Soft contact lenses were introduced in the 1970s. The soft lenses were essentially hydrogel lenses, which were dependent on the water content of the lens to provide oxygen to the cornea. In the late 1990s and early 2000s, a revolutionary new soft lens material, silicone hydrogel, was introduced. This new material incorporated the high oxygen permeability (Dk) of silicone with the benefits of conventional hydrogel lenses.1 Both types of soft contact lens materials are flexible and made of a plastic that is able to absorb or bind water. Although many similarities exist between hydrogel and silicone hydrogel materials, there are distinct differences between their material properties. When placed on the eye, both forms will conform to the shape of the cornea. Soft lenses have excellent memory; therefore, the lenses can be folded with the edges touching and, when released, will return to the normal shape. The lenses may be inverted and returned to right side out without damaging the optics. Increased water content in the lens, surface treatments, wetting agents, or hydrophilic monomers are used to make this lens surface wettable. This increased wettability also increases the adherence of environmental contaminants (i.e., bacteria, tear lipids and proteins, dust) when the lens is placed in contact with these substances. The purpose of this chapter is to discuss soft lens materials, their similarities and differences, and their properties.
▪ MATERIAL PROPERTIES
Hydrogel contact lens materials are made with a stable, solid polymer component that can absorb or bind with water. Spaces exist in the crossed-linked polymer and are called pores. These pores allow fluid (water) to enter the lens material, thus making it hydrated and soft.

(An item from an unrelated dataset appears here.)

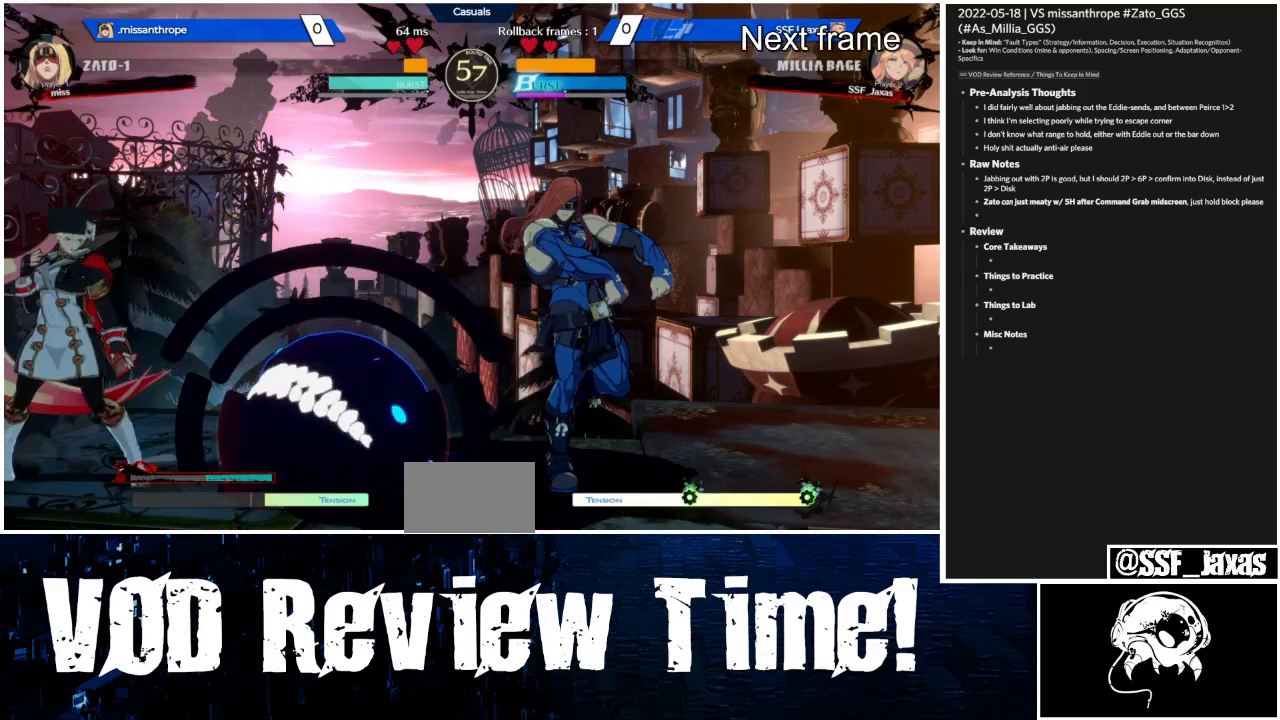
{"buttons": ["DPAD_DOWN"], "events": [[467, "DPAD_DOWN", "down"]]}
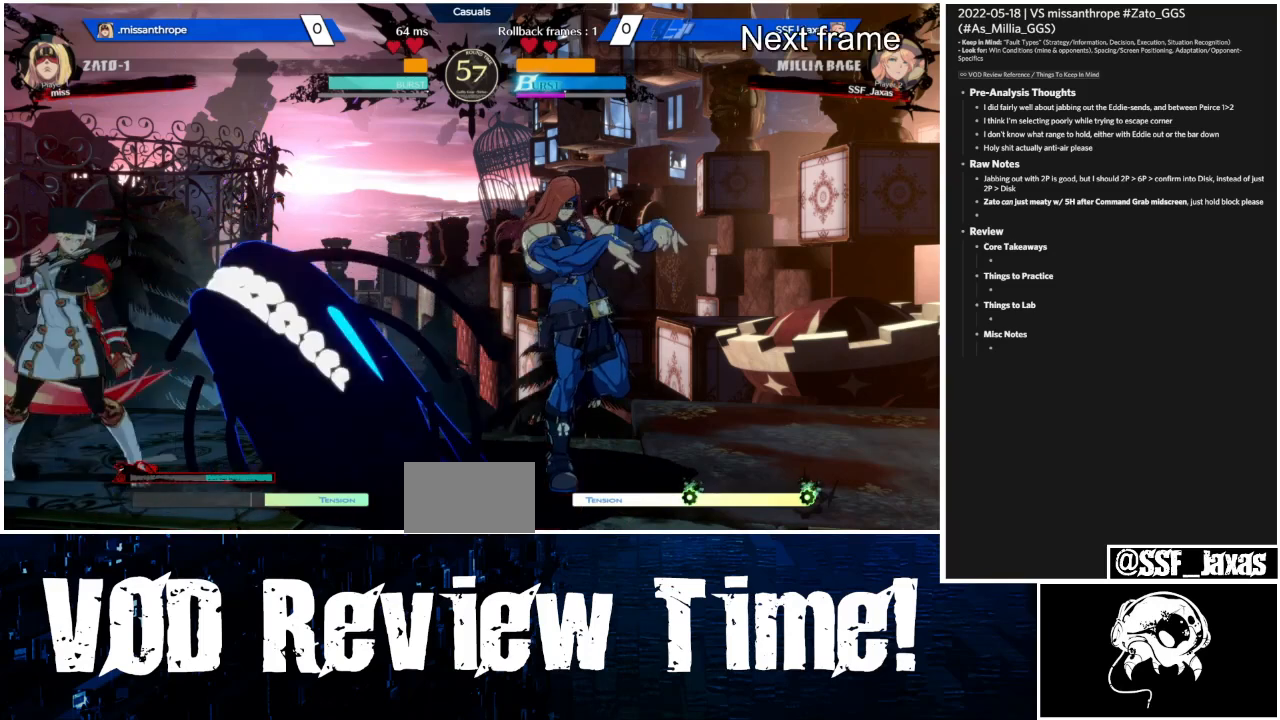
{"buttons": ["DPAD_DOWN"], "events": []}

The polymers consist of small building blocks called monomers. Therefore, a sequence of repeating units is created. When more than one monomer is used, the term copolymer is more appropriate. Most soft contact lens materials are copolymers. A chemical is added to the monomers to create polymerization. Thus, the backbone of the lens has a series of repeating units that can be arranged, either in a random or nonrandom manner, depending on how the polymerization was initiated.2 These repeating units are then cross-linked to each other. By varying the amount of cross-linking agents, the copolymer will vary in its ability to absorb fluid, in this case, water.
By polymerizing different combinations of monomers, the physical and chemical properties of the lens material can be created, such as water content, refractive index, hardness, mechanical strength, and oxygen permeability. The following monomers are those that are most commonly used to create hydrogel contact lenses3:
2-Hydroxyethyl methacrylate (HEMA) is the monomer that was used to create the first commercial hydrogel contact lens, and it continues to be the monomer most often utilized. By itself, it will allow a water content of about 38%. When it is combined with other monomers (such as N-vinyl pyrollidone or methacrylic acid), the water content can be increased to 55% to 70%.2 HEMA is an extremely stable material, and variations in temperature, pH, or tonicity have relatively little effect on its water content. It also offers good wettability.
Ethylene glycol dimethacrylate (EGDMA) is used primarily as a cross-linking agent. Its primary function is to increase the dimensional stability of the material.3 Increased use of EGDMA will tend to make the material stiffer, lower in water content, and less stretchable.
Methacrylic acid (MAA) is used to increase the water content of the lens material. It is extremely hydrophilic because of the presence of a free carboxylic acid group that bonds water. It therefore also tends to impart ionic (charged) properties to a material.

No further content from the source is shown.